── Dataset
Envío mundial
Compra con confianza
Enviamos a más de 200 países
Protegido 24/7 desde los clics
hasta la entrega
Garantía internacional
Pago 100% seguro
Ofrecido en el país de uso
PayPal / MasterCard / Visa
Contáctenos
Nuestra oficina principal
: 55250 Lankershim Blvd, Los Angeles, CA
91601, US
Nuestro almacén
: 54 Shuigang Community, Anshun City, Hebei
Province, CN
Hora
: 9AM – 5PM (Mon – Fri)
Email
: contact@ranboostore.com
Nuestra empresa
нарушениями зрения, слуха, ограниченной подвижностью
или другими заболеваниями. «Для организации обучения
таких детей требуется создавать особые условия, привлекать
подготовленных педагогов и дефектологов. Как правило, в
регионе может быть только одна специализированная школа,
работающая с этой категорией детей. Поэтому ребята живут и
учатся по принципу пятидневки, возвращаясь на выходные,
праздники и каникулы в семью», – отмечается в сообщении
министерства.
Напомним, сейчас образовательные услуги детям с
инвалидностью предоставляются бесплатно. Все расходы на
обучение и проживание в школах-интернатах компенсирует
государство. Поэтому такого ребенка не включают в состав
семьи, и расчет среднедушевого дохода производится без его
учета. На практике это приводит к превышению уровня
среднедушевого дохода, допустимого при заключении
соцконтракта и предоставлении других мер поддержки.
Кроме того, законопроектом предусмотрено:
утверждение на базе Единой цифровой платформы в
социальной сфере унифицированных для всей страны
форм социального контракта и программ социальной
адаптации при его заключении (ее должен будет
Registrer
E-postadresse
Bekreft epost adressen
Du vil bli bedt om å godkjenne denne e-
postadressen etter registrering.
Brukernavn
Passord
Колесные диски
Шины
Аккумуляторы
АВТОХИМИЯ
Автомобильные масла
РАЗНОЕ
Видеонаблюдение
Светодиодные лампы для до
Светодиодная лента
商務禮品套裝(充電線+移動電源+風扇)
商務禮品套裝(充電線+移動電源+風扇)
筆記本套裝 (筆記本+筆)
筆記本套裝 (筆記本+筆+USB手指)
────
* _Directions_
Lay out every line of text from all the rows above as a JSON list of strings, one string per line, with blank lines left out.

* _Finished task_
[
  "Envío mundial",
  "Compra con confianza",
  "Enviamos a más de 200 países",
  "Protegido 24/7 desde los clics",
  "hasta la entrega",
  "Garantía internacional",
  "Pago 100% seguro",
  "Ofrecido en el país de uso",
  "PayPal / MasterCard / Visa",
  "Contáctenos",
  "Nuestra oficina principal",
  ": 55250 Lankershim Blvd, Los Angeles, CA",
  "91601, US",
  "Nuestro almacén",
  ": 54 Shuigang Community, Anshun City, Hebei",
  "Province, CN",
  "Hora",
  ": 9AM – 5PM (Mon – Fri)",
  "Email",
  ": contact@ranboostore.com",
  "Nuestra empresa",
  "нарушениями зрения, слуха, ограниченной подвижностью",
  "или другими заболеваниями. «Для организации обучения",
  "таких детей требуется создавать особые условия, привлекать",
  "подготовленных педагогов и дефектологов. Как правило, в",
  "регионе может быть только одна специализированная школа,",
  "работающая с этой категорией детей. Поэтому ребята живут и",
  "учатся по принципу пятидневки, возвращаясь на выходные,",
  "праздники и каникулы в семью», – отмечается в сообщении",
  "министерства.",
  "Напомним, сейчас образовательные услуги детям с",
  "инвалидностью предоставляются бесплатно. Все расходы на",
  "обучение и проживание в школах-интернатах компенсирует",
  "государство. Поэтому такого ребенка не включают в состав",
  "семьи, и расчет среднедушевого дохода производится без его",
  "учета. На практике это приводит к превышению уровня",
  "среднедушевого дохода, допустимого при заключении",
  "соцконтракта и предоставлении других мер поддержки.",
  "Кроме того, законопроектом предусмотрено:",
  "утверждение на базе Единой цифровой платформы в",
  "социальной сфере унифицированных для всей страны",
  "форм социального контракта и программ социальной",
  "адаптации при его заключении (ее должен будет",
  "Registrer",
  "E-postadresse",
  "Bekreft epost adressen",
  "Du vil bli bedt om å godkjenne denne e-",
  "postadressen etter registrering.",
  "Brukernavn",
  "Passord",
  "Колесные диски",
  "Шины",
  "Аккумуляторы",
  "АВТОХИМИЯ",
  "Автомобильные масла",
  "РАЗНОЕ",
  "Видеонаблюдение",
  "Светодиодные лампы для до",
  "Светодиодная лента",
  "商務禮品套裝(充電線+移動電源+風扇)",
  "商務禮品套裝(充電線+移動電源+風扇)",
  "筆記本套裝 (筆記本+筆)",
  "筆記本套裝 (筆記本+筆+USB手指)"
]